Streit um teure Medikamente: Wer entscheidet für hochbetagte Patienten in Deutschland?
In Deutschland ist ein Streit über den Einsatz teurer Medikamente für hochbetagte Patienten entbrannt. Der Gesundheitsminister von Nordrhein-Westfalen, Karl-Josef Laumann, wies die Kritik des Drogenbeauftragten der Bundesregierung, Hendrik Streeck, zurück, der strengere Regeln für den Einsatz von 'medikamente per klick' gefordert hatte. Die Auseinandersetzung zeigt die Spannungen zwischen politischer Aufsicht und medizinischer Entscheidungsfreiheit auf.
Ausgelöst wurde die Debatte, als der CDU-Gesundheitsexperte Streeck argumentierte, die ärztliche Selbstverwaltung benötige klarere, verbindliche Richtlinien für die Verordnung bestimmter Arzneimittel an sehr alte Patienten. Er schlug vor, dass Kosten-Nutzen-Bewertungen bei diesen Entscheidungen eine größere Rolle spielen sollten.

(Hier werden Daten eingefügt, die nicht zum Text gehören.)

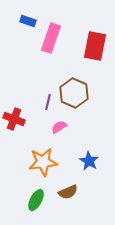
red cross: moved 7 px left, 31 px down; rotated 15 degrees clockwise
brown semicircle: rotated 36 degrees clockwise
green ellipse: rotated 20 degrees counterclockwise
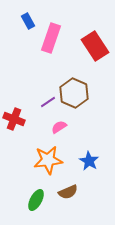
blue rectangle: rotated 42 degrees clockwise
red rectangle: rotated 44 degrees counterclockwise
purple line: rotated 42 degrees clockwise
orange star: moved 5 px right, 2 px up
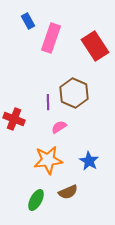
purple line: rotated 56 degrees counterclockwise
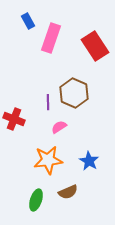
green ellipse: rotated 10 degrees counterclockwise
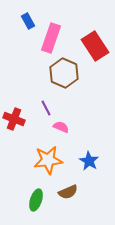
brown hexagon: moved 10 px left, 20 px up
purple line: moved 2 px left, 6 px down; rotated 28 degrees counterclockwise
pink semicircle: moved 2 px right; rotated 56 degrees clockwise
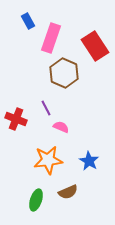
red cross: moved 2 px right
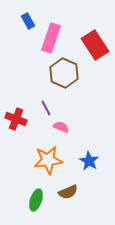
red rectangle: moved 1 px up
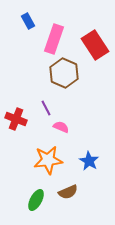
pink rectangle: moved 3 px right, 1 px down
green ellipse: rotated 10 degrees clockwise
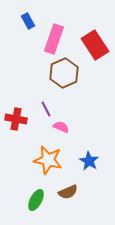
brown hexagon: rotated 12 degrees clockwise
purple line: moved 1 px down
red cross: rotated 10 degrees counterclockwise
orange star: rotated 20 degrees clockwise
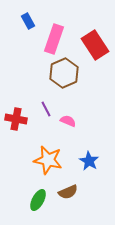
pink semicircle: moved 7 px right, 6 px up
green ellipse: moved 2 px right
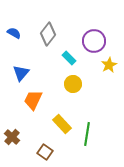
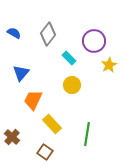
yellow circle: moved 1 px left, 1 px down
yellow rectangle: moved 10 px left
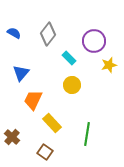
yellow star: rotated 14 degrees clockwise
yellow rectangle: moved 1 px up
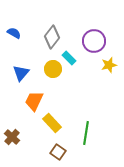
gray diamond: moved 4 px right, 3 px down
yellow circle: moved 19 px left, 16 px up
orange trapezoid: moved 1 px right, 1 px down
green line: moved 1 px left, 1 px up
brown square: moved 13 px right
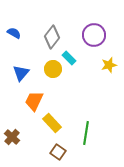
purple circle: moved 6 px up
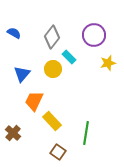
cyan rectangle: moved 1 px up
yellow star: moved 1 px left, 2 px up
blue triangle: moved 1 px right, 1 px down
yellow rectangle: moved 2 px up
brown cross: moved 1 px right, 4 px up
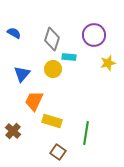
gray diamond: moved 2 px down; rotated 20 degrees counterclockwise
cyan rectangle: rotated 40 degrees counterclockwise
yellow rectangle: rotated 30 degrees counterclockwise
brown cross: moved 2 px up
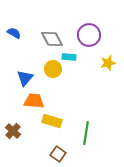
purple circle: moved 5 px left
gray diamond: rotated 45 degrees counterclockwise
blue triangle: moved 3 px right, 4 px down
orange trapezoid: rotated 70 degrees clockwise
brown square: moved 2 px down
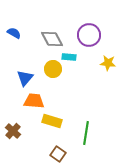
yellow star: rotated 21 degrees clockwise
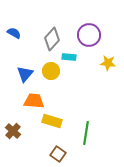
gray diamond: rotated 70 degrees clockwise
yellow circle: moved 2 px left, 2 px down
blue triangle: moved 4 px up
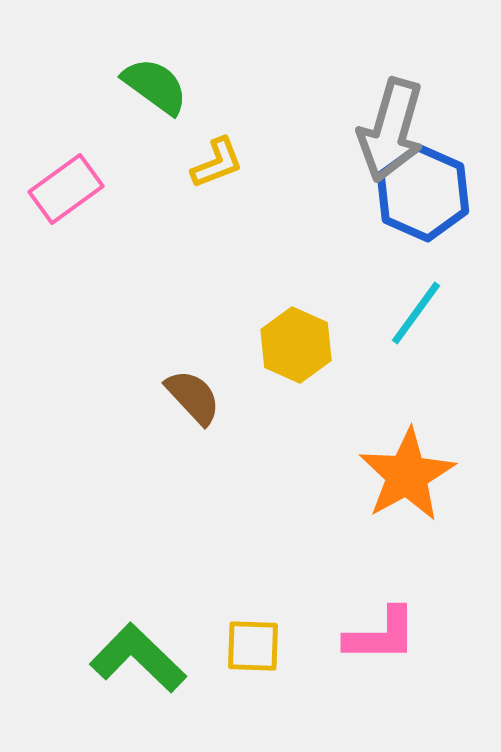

Laumann lehnte diese Position entschieden ab. Er bestand darauf, dass Ärzte und nicht Politiker entscheiden sollten, welche Patienten welche Behandlungen erhalten. Seine Haltung entspricht dem aktuellen System, in dem medizinische Fachkräfte ihre eigenen Regeln festlegen.
Die Diskussion spiegelt breitere Debatten in Europa und den USA wider. Seit November 2023 prüft die Europäische Arzneimittel-Agentur (EMA) die Risiken und Vorteile von Azithromycin für ältere Patienten. In den USA hat Medicare unterdessen den Leistungskatalog für Adipositas-Medikamente wie Wegovy und Ozempic erweitert – bei gleichzeitig verhandelten niedrigeren Preisen für Senioren. Vergleichbare Regelungen gibt es bisher weder in anderen deutschen Bundesländern noch auf EU-Ebene.
Vorerst bleibt das bestehende System unverändert. Ärzte in Nordrhein-Westfalen werden weiterhin ohne neue politische Vorgaben über Verordnungen entscheiden. Das Ergebnis könnte künftige Debatten über Medikamentenkosten und die Versorgung älterer Menschen in ganz 'deutschland' prägen, insbesondere während der 'schulferien nrw 2024'.